【三浦コラム】ビジネスで住居を使用する際の注意点

 シンガポールで新たにビジネスを立ち上げる方から、「契約しているコンドミニアムをオフィスとして使用したいのだが」というご相談を時々お受けします。その中には、「ご住居として賃貸契約している自宅で教室を運営している人もいるそうなのだが、だったらオフィスとして使用しても問題ないのでは?」とのお問合せを受けた事もあります。
 オフィスの賃貸料金が高いシンガポールです。会社立ち上げ時のコストを抑えたいという方も多い事でしょう。
 今回はご住居をオフィス目的で使用可能なのか?本当に教室で使用する事は認められているのか?という話題を取り上げたいと思います。

 自宅でのオフィス利用目的を明確にし、確認する大事な項目は3つです。
(1)-賃貸契約上の可否(もしオフィスとして利用する自宅が賃貸の場合)
(2)-各コンドミニアム等の個別ルールにおける可否
(3)-シンガポールの法律上の可否

 まず、ご住居はご自身が所有する不動産でしょうか?
 賃貸物件の場合には、不動産所有者(不動産オーナー)との契約に留意する必要があります。住居としての契約の場合(オフィス目的の利用を確認していない場合)、契約不履行を理由にして退去を求められる事もあるでしょう。入居時に交わした契約書の中に、入居人の守るべき内容が明記されています。契約時にこういう理由で自宅の一部をオフィス利用する事を認めさせる契約を結ぶ必要があるでしょう。
 配偶者の社宅扱いの住居である場合(賃料の支払いを配偶者の会社が補助している場合)には、配偶者の会社への使用確認も欠かせないでしょう。・・・・・・(1)

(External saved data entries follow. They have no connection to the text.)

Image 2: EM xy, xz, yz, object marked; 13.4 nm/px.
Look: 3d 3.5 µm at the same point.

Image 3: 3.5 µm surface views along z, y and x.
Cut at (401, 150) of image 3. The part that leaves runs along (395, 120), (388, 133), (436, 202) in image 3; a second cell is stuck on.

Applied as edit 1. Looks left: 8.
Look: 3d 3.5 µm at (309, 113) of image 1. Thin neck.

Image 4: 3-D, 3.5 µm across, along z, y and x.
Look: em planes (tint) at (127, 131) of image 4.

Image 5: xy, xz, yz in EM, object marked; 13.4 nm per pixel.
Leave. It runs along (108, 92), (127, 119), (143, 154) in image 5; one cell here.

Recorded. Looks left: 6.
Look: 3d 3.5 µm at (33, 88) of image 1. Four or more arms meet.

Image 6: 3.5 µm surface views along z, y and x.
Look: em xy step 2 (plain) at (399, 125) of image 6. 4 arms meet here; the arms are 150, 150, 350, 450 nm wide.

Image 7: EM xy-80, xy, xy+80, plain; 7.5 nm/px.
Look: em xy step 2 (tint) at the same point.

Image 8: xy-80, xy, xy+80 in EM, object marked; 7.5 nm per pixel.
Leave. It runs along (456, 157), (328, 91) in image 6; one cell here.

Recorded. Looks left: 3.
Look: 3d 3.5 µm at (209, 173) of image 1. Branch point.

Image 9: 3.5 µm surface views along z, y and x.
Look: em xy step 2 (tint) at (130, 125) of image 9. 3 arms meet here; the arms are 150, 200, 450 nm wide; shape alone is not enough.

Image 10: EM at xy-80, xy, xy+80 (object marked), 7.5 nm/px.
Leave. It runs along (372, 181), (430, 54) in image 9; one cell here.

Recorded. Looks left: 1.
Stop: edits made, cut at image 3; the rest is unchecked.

 また、各コンドミニアムのレギュレーションに従って、どういう目的での使用が可能なのかもあらかじめ確認をしましょう。使用目的に則さないルールがコンドミニアムやアパート等にあれば、オーナーとの契約がどうであれ、オフィス利用はできないでしょう。・・・・・・(2)

miurajul14 加えてもうひとつ確認しておかねばならないのが、URA(Urban Redevelopment Authority)の不動産の使用目的に則しているかです。
URAのウェブサイト内には、ガイドラインが明記されています。
http://www.ura.gov.sg/uol/home-office.aspx

 自宅のオフィス利用に関しては、その届け出をしなくてはなりません。
Home Office Scheme
http://www.ura.gov.sg/uol/home-office.aspx?p1=guidelines&p2=guidelines-for-home-office-scheme

 ただし、例えば、何かしらの教室を自宅で行う場合には、
・同時に生徒は3人以下
・ご近所に迷惑をかけない、苦情が出ない様にする
・従業員を雇用しない
 これらの3つを満たしておけば、下記のHome Based Small Businessに振り分けられる可能性があり、この場合には教室の運営も認められています。
Home Based Small Business
http://www.ura.gov.sg/uol/home-office.aspx?p1=guidelines&p2=home-based-small-businesses

 詳細はこちらに明記されています。合わせてご参考下さい。
@諸条件
http://www.ura.gov.sg/uol/home-office/guidelines/home-based-small-businesses/setting-up-a-small-business-at-home.aspx
@ビジネス例
http://www.ura.gov.sg/uol/home-office/guidelines/home-based-small-businesses/examples-of-home-based-activities-that-can-be-allowed-in-private-and-HDB-residential-premises.aspx

 ご自身のビジネスがルールに則しているかは、URAにオフィスの使用目的などの詳細を付記して、確認をしておきましょう。確認は文面で回答を得ておく事をお勧めいたします。
確認の順は
Home Based Small Businessに当てはまる内容か否か?
当てはまらない場合、
Home Office Schemeを申請できる内容か否か?
・・・・・・(3)

 最後になりますが、PRの方以外は、労働許可をお持ちでないのは、勿論の事厳禁です。不法労働とみなされた場合には、国外退去のみでは終わらない可能性もあります。
 ビジネス目的で自宅を利用する事が可能であるという事と、必要な労働ビザを取得するという事は政府の管轄が別です。
 自宅でのビジネスが可能でも、労働ビザがないのであれば、それは不法行為です。

 くれぐれも海外に住んでいるという事実を忘れない様に、ルール違反や不法行為等は自重しましょう。